Скотт пожимает плечами, давая понять — больше ничего толком не помнит.

Билл кивает:

— Значит, такова ваша история.

— Моя история?

— Ваша версия события.

— Я рассказал то, что сохранилось в моей памяти.

— Значит, вы уронили карандаш, отстегнули ремень, чтобы поднять его, и благодаря этому спаслись.

— Понятия не имею, благодаря чему я спасся. Сомневаюсь, что на то была какая-то особая причина, скорее всего, действие законов физики.

— Физики?

— Да. Сказываются законы физики. В результате я был выброшен из самолета, а из пассажиров каким-то образом выжил только мальчик.

Каннингем держит долгую паузу, словно хочет сказать: «Я мог бы продолжить беседу на эту тему, но не стану этого делать».

— Давайте поговорим о ваших картинах, — предлагает он.

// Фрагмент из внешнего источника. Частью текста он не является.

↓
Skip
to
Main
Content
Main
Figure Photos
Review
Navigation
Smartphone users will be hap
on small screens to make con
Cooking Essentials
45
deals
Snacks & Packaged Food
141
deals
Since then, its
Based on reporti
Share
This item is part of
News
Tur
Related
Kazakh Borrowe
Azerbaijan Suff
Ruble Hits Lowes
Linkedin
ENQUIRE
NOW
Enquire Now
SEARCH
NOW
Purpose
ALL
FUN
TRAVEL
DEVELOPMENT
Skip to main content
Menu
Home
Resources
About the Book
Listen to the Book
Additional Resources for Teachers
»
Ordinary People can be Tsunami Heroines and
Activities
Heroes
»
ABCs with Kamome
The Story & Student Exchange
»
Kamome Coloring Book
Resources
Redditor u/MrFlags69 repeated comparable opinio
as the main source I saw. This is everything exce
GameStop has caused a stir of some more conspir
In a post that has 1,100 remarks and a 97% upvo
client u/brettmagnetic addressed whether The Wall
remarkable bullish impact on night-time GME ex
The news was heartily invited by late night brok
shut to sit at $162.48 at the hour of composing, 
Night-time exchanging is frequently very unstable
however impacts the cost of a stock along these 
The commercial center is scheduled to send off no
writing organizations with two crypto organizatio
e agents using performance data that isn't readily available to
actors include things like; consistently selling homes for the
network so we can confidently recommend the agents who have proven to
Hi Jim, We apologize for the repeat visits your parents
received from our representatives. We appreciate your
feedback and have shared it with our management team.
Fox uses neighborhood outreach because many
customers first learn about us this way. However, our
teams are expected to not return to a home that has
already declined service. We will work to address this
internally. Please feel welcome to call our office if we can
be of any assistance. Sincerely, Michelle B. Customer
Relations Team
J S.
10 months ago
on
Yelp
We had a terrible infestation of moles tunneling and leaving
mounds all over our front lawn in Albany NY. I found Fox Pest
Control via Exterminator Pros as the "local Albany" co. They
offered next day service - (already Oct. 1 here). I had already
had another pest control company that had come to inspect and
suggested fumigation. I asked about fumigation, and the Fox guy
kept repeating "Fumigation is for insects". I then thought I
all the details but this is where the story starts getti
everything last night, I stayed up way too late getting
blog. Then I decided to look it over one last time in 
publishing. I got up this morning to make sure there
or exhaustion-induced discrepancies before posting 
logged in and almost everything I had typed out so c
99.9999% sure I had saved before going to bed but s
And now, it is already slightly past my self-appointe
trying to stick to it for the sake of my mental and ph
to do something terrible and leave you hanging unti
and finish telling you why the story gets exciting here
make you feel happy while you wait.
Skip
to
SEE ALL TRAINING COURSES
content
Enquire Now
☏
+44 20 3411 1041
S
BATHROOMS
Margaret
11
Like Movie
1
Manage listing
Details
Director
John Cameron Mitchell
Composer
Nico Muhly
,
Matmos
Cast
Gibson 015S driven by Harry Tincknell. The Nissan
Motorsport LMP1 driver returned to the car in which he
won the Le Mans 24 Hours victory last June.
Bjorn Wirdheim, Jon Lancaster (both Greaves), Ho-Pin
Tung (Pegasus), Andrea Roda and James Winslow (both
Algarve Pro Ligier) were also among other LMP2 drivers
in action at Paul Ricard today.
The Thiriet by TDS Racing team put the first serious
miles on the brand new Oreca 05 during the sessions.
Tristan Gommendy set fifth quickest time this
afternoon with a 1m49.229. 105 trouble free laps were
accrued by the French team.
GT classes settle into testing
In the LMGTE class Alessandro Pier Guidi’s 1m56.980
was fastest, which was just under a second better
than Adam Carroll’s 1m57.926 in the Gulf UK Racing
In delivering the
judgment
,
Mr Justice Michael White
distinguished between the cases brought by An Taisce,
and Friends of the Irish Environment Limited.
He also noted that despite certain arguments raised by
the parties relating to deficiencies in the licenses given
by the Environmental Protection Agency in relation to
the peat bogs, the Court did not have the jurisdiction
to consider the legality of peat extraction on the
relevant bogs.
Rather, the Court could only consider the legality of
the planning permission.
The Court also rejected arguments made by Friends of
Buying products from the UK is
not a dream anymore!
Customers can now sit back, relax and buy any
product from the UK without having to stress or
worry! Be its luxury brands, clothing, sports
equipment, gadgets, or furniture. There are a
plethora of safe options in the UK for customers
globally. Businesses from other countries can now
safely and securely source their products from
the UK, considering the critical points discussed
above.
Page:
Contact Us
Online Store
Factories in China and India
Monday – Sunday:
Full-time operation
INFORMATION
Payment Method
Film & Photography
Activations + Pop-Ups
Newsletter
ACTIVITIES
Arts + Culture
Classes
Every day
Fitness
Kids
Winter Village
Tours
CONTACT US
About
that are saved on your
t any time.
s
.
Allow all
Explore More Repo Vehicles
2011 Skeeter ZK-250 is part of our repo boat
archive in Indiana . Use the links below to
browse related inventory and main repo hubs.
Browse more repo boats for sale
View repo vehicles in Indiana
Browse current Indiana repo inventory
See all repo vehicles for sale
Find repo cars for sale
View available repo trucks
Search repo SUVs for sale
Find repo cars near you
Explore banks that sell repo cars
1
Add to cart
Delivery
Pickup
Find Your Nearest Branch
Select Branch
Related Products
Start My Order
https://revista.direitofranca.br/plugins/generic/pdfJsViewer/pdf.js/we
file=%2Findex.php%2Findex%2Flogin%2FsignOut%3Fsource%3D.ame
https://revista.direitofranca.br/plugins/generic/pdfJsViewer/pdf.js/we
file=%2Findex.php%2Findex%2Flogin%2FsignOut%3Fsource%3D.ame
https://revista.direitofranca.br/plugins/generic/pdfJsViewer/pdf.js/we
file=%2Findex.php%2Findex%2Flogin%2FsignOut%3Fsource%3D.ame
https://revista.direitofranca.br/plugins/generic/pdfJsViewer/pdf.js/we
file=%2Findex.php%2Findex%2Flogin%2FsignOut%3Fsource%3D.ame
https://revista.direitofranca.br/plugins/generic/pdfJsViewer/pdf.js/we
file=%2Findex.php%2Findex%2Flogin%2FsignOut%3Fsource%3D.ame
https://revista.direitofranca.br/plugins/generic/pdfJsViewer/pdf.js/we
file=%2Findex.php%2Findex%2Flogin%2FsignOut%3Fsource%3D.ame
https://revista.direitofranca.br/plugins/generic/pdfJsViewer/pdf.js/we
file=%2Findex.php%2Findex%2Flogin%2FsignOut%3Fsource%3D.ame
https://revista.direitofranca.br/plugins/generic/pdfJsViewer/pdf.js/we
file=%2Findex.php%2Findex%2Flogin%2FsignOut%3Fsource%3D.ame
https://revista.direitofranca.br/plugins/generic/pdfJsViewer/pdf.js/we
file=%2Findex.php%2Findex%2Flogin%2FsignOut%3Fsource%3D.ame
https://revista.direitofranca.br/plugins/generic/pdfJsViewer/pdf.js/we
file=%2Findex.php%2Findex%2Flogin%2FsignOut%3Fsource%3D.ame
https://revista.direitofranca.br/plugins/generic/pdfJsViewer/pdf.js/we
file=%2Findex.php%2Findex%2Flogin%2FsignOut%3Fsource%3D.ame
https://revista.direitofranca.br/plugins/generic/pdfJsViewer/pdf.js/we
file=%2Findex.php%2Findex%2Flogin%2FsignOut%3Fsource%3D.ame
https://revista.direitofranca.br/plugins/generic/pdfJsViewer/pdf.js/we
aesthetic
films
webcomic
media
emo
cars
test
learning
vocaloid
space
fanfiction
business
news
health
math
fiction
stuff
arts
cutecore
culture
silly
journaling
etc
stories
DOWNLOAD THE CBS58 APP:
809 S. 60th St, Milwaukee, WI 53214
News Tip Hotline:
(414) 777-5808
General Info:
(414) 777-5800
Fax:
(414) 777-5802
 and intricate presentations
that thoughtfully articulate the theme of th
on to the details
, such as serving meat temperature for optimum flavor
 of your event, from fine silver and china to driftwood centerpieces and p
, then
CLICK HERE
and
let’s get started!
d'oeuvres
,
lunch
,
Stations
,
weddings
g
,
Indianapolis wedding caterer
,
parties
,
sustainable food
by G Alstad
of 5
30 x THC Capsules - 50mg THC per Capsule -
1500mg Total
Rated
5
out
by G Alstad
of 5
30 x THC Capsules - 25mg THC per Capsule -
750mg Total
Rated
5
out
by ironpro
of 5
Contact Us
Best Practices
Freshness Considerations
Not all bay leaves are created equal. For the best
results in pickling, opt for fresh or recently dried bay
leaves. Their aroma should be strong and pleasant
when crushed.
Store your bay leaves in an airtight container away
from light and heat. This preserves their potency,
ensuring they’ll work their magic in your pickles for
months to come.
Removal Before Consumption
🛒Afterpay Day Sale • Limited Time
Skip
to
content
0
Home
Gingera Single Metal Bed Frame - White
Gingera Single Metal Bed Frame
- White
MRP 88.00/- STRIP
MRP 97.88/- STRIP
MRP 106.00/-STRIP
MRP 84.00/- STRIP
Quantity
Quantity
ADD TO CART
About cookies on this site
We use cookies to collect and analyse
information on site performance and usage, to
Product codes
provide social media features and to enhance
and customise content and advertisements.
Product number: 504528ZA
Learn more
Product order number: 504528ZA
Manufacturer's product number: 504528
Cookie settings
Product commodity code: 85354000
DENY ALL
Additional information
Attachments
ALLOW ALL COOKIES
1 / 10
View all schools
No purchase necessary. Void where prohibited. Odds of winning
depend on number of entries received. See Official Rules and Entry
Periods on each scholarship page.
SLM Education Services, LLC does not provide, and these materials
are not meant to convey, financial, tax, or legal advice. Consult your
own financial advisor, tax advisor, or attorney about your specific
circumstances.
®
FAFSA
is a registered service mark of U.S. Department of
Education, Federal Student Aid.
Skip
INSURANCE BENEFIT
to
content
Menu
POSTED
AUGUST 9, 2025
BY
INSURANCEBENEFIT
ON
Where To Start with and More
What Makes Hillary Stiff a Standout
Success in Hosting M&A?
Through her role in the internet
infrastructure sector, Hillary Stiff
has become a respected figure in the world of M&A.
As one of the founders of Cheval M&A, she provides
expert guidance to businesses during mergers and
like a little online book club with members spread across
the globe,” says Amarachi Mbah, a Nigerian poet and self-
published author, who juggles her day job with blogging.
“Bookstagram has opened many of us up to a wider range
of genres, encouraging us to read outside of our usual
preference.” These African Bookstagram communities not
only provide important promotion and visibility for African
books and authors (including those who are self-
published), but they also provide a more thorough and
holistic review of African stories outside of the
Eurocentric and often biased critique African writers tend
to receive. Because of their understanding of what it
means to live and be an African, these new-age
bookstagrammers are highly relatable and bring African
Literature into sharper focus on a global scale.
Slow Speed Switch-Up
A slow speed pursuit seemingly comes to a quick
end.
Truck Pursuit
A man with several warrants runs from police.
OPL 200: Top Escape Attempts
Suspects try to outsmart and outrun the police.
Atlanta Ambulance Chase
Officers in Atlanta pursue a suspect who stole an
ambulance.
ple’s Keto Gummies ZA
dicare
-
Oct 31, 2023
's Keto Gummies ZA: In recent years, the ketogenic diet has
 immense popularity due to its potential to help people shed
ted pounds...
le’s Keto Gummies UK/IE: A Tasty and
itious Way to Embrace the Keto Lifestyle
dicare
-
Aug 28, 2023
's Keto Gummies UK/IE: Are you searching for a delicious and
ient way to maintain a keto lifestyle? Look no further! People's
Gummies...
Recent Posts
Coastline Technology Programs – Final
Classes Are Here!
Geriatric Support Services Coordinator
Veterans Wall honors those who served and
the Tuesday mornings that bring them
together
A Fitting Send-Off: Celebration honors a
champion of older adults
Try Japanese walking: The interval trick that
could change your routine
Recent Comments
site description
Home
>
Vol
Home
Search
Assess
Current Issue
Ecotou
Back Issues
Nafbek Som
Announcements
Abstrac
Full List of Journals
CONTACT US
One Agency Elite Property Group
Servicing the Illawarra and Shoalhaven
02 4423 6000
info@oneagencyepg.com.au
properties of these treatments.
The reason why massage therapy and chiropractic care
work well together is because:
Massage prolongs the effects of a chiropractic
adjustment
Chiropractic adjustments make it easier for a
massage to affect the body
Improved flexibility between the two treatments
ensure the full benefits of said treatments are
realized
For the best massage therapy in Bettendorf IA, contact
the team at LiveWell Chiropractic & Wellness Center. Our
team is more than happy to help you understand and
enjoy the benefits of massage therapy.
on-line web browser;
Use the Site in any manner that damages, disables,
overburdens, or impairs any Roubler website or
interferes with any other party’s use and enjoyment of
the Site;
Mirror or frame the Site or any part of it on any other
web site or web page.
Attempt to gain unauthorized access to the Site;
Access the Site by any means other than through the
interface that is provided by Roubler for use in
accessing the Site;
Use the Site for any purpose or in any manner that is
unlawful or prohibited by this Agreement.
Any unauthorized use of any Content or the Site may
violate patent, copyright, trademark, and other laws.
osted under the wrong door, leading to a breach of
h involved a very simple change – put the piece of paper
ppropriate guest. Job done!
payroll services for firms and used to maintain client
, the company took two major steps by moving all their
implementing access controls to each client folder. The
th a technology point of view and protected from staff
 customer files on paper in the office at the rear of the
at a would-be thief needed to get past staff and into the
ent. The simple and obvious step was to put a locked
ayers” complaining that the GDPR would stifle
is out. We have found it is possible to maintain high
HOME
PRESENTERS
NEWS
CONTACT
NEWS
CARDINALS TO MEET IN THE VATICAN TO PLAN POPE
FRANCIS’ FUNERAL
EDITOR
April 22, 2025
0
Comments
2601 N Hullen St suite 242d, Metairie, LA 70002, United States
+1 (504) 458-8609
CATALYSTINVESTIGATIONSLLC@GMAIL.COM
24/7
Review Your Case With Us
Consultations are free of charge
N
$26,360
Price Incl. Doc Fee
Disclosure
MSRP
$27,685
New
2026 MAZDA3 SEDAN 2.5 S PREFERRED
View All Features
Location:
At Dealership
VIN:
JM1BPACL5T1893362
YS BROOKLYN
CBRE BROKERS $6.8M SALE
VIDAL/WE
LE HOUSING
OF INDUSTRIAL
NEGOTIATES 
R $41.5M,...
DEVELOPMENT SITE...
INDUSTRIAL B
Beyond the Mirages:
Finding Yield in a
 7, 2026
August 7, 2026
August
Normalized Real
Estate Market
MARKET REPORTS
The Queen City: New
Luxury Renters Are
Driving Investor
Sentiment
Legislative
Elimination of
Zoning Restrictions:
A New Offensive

В любом фильме ужасов есть момент, когда напряжение нагнетает тишина. Персонаж выходит из комнаты, но камера не следует за ним, а остается на месте. Ее объектив может быть направлен на что угодно — на дверной проем, на детскую кроватку. Какое-то время ничего не происходит, и это, как и давящая тишина, вызывает у зрителя ощущение безотчетной тревоги. Затем он начинает искать в интерьере комнаты что-то необычное, продолжая до звона в ушах прислушиваться к тишине. Из-за того, что комната совершенно обычная, тревога только усиливается и превращается в чувство, которое Зигмунд Фрейд называл страхом перед необъяснимым. Настоящий ужас возникает тогда, когда человеку начинает казаться, что даже самые обыкновенные предметы и явления могут таить в себе нечто зловещее. Наше воображение само порождает страхи, не имеющие логического объяснения.

Подобное ощущение возникает у Гэса Франклина, который медленно едет по шоссе в потоке машин. Люди, сидящие в окружающих его автомобилях, возвращаются с работы домой. Кто-то из них собирается отправиться на пляж и провести там остаток жаркого дня. Тишина на записи, которую прослушивает Гэс, кажется почти полной — если не считать едва слышного механического шипения. Гэс с помощью кнопки на корпусе телефона прибавляет звук до максимума, и шипение становится громче.

И вдруг на его фоне отчетливо звучит произнесенное шепотом слово. Затем еще раз и еще.

«Сука».

— Нет, давайте не будем говорить о моих картинах, — возражает Скотт.

— Почему? Что вы пытаетесь скрыть?

— Ничего. Это просто картины — и все.

— Однако же вы их прячете.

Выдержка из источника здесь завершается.